A total of 4 haplotypes were estimated by the Genecounting program to have non-zero frequencies. No significant differences were found in the frequencies of these haplotypes between SA and controls: likelihood ratio test (LRT) = 5.100, df = 3, p = 0.165.

No association between NOS3 gene polymorphisms and suicidal behavior was found in our sample. However, a marginal association was found between the NOS3 -786C allele and suicidal behavior (this association would disappear if a Bonferroni correction for multiple comparisons were applied). Our healthy control group shows genotypic and allelic frequencies similar to those previously found in other samples of Caucasian healthy controls [5, 11, 13, 14].

Our results agree, at least in part, with the only prior report [6] looking for a possible association between NOS3 gene polymorphisms and suicidal behavior. The single marker analysis of their sample showed a protective effect of the rs891512 A-allele (p = 0.007), but no association with the NOS3 T-786C polymorphism. However, they found a protective haplotype C-T-A (T-786C/rs1799983, also called Glu298Asp/rs891512) (p = 0.01) with a pronounced effect against suicide completion (p = 0.005). On the other hand, there are no prior reports searching for an association between the 27-bp repeat polymorphism in intron 4 and suicidal behavior.

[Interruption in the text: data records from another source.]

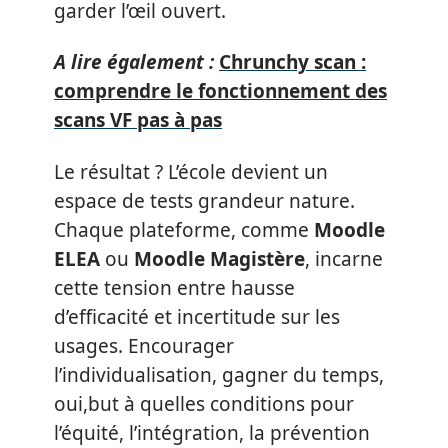
garder l’œil ouvert.
A lire également :
Chrunchy scan :
comprendre le fonctionnement des
scans VF pas à pas
Le résultat ? L’école devient un
espace de tests grandeur nature.
Chaque plateforme, comme
Moodle
ELEA
ou
Moodle Magistère
, incarne
cette tension entre hausse
d’efficacité et incertitude sur les
usages. Encourager
l’individualisation, gagner du temps,
oui,but à quelles conditions pour
l’équité, l’intégration, la prévention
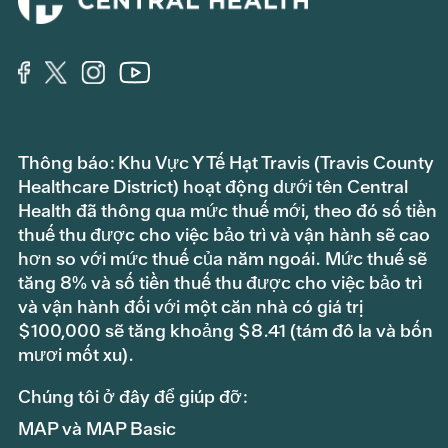
Thông báo: Khu Vực Y Tế Hạt Travis (Travis County
Healthcare District) hoạt động dưới tên Central
Health đã thông qua mức thuế mới, theo đó số tiền
thuế thu được cho việc bảo trì và vận hành sẽ cao
hơn so với mức thuế của năm ngoái. Mức thuế sẽ
tăng 8% và số tiền thuế thu được cho việc bảo trì
và vận hành đối với một căn nhà có giá trị
$100,000 sẽ tăng khoảng $8.41 (tám đô la và bốn
mươi mốt xu).
Chúng tôi ở đây để giúp đỡ:
MAP và MAP Basic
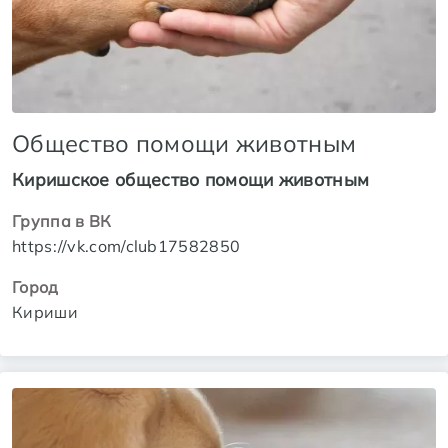
Общество помощи животным
Киришское общество помощи животным
Группа в ВК
https://vk.com/club17582850
Город
Кириши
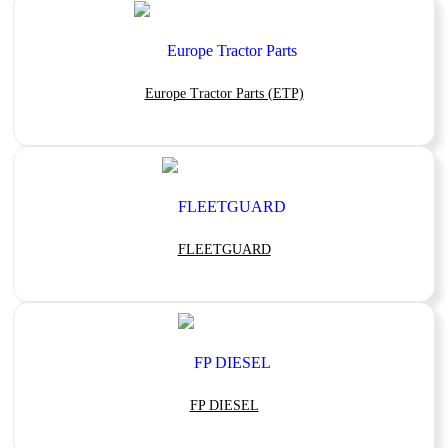
Europe Tractor Parts (ETP)
FLEETGUARD
FP DIESEL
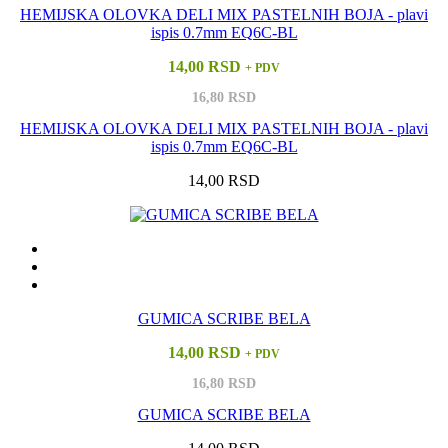
HEMIJSKA OLOVKA DELI MIX PASTELNIH BOJA - plavi
ispis 0.7mm EQ6C-BL
14,00 RSD
+ PDV
16,80 RSD
HEMIJSKA OLOVKA DELI MIX PASTELNIH BOJA - plavi
ispis 0.7mm EQ6C-BL
14,00 RSD
GUMICA SCRIBE BELA
14,00 RSD
+ PDV
16,80 RSD
GUMICA SCRIBE BELA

Type I error was minimized in two ways: i) our study has sufficient statistical power to prove an epidemiologically relevant impact of hereditary variations in the studied gene, ii) both patients and controls were matched for ethnicity and drawn from a homogeneous population. A possible limitation is that different psychiatric diagnoses are included in the SA sample. However, we agree with a prior report that suggests that liability to suicidal behavior might be familially transmitted as a trait independent of Axis I and II disorders [15, 16].

In conclusion, the results of our study do not support the role of NOS3 gene polymorphisms in suicidal behavior.